Defenders Magazine
Defenders Magazine
Defenders in Action: Forests on Road to Ruin?
Millions of acres of crucial wildlife habitat in national forests may fall to the bulldozer, chainsaw and drill bit if a recent proposal by the U.S. Forest Service is followed.
The proposal would effectively nullify a popular rule adopted during the Clinton administration that placed nearly 60 million acres of the nation’s forests off-limits to road building. The Clinton rule was drafted following more than three years of planning that included 600 public meetings around the country and more than 2.3 million citizen comments—one of the largest numbers of public comments for any governmental plan in history. More than 90 percent of the comments supported the “roadless rule.”
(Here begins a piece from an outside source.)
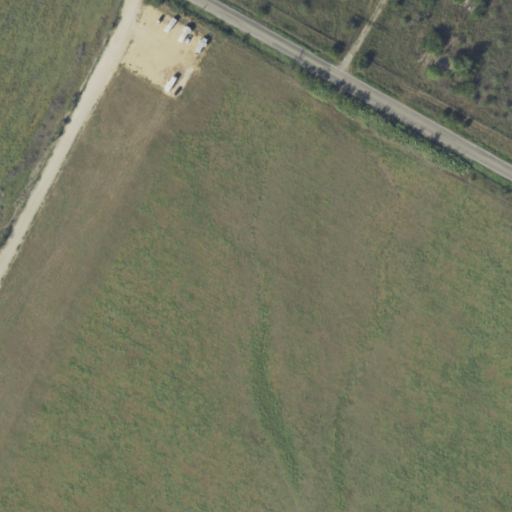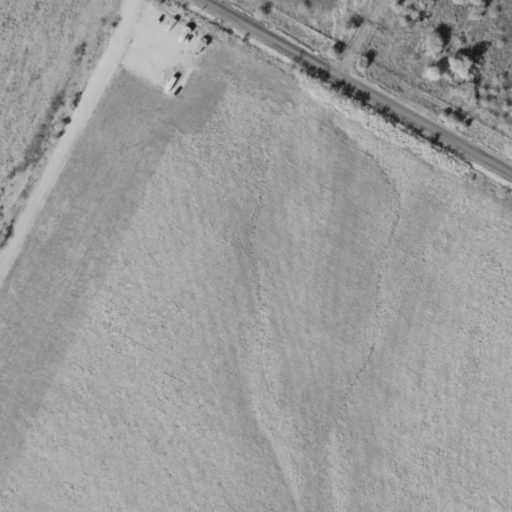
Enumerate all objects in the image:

Conservationists charge that the current administration’s proposal to reverse the roadless rule ignores the will of the majority of the American people. They also cite studies showing that publicly subsidized road-building in the nation’s forests costs taxpayers tens of millions of dollars more than the federal government collects in timber sales. In addition, they point to a multi-billion-dollar backlog for upkeep on the more than 380,000 miles of existing forest roads—a number equivalent to eight times the length of the interstate highway system or enough mileage to drive to the moon and most of the way back to Earth.
An earlier Bush administration proposal would have allowed governors to ask the federal government to open roadless areas in their state. The new plan makes a 180-degree shift by requiring governors of states that want to retain roadless protections to petition the federal government to do so. Even then, there would be no guarantee that the requests for protection would be granted.
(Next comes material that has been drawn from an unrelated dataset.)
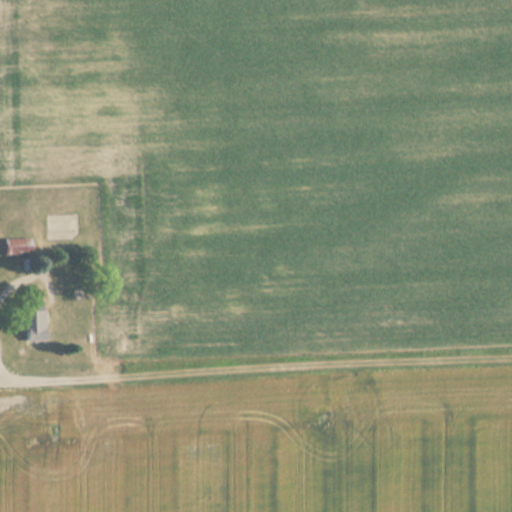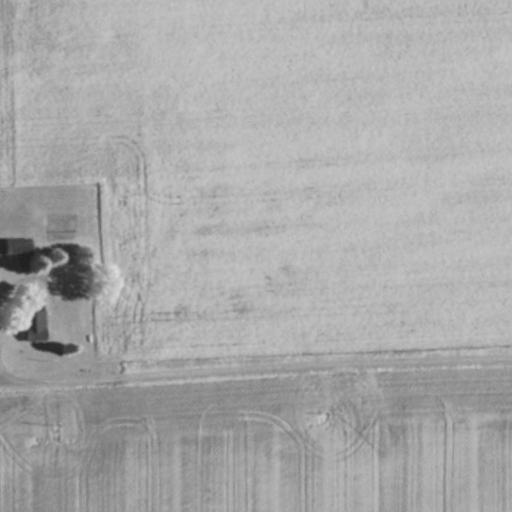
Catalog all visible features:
building: (16, 247)
building: (33, 321)
road: (256, 355)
“This plan amounts to selling off our last legacy of wild national forests to the timber industry, even though they’d yield less than a quarter of a percent of U.S. timber production,” says Rodger Schlickeisen, president of Defenders. “This administration’s willingness to open wildlife areas to logging threatens all the other things these wild forests give us, like clean water, recreation, a safe haven for imperiled wildlife and the conservation legacy we’ll leave to our children.”
The deadline for comments on the plan is November 15.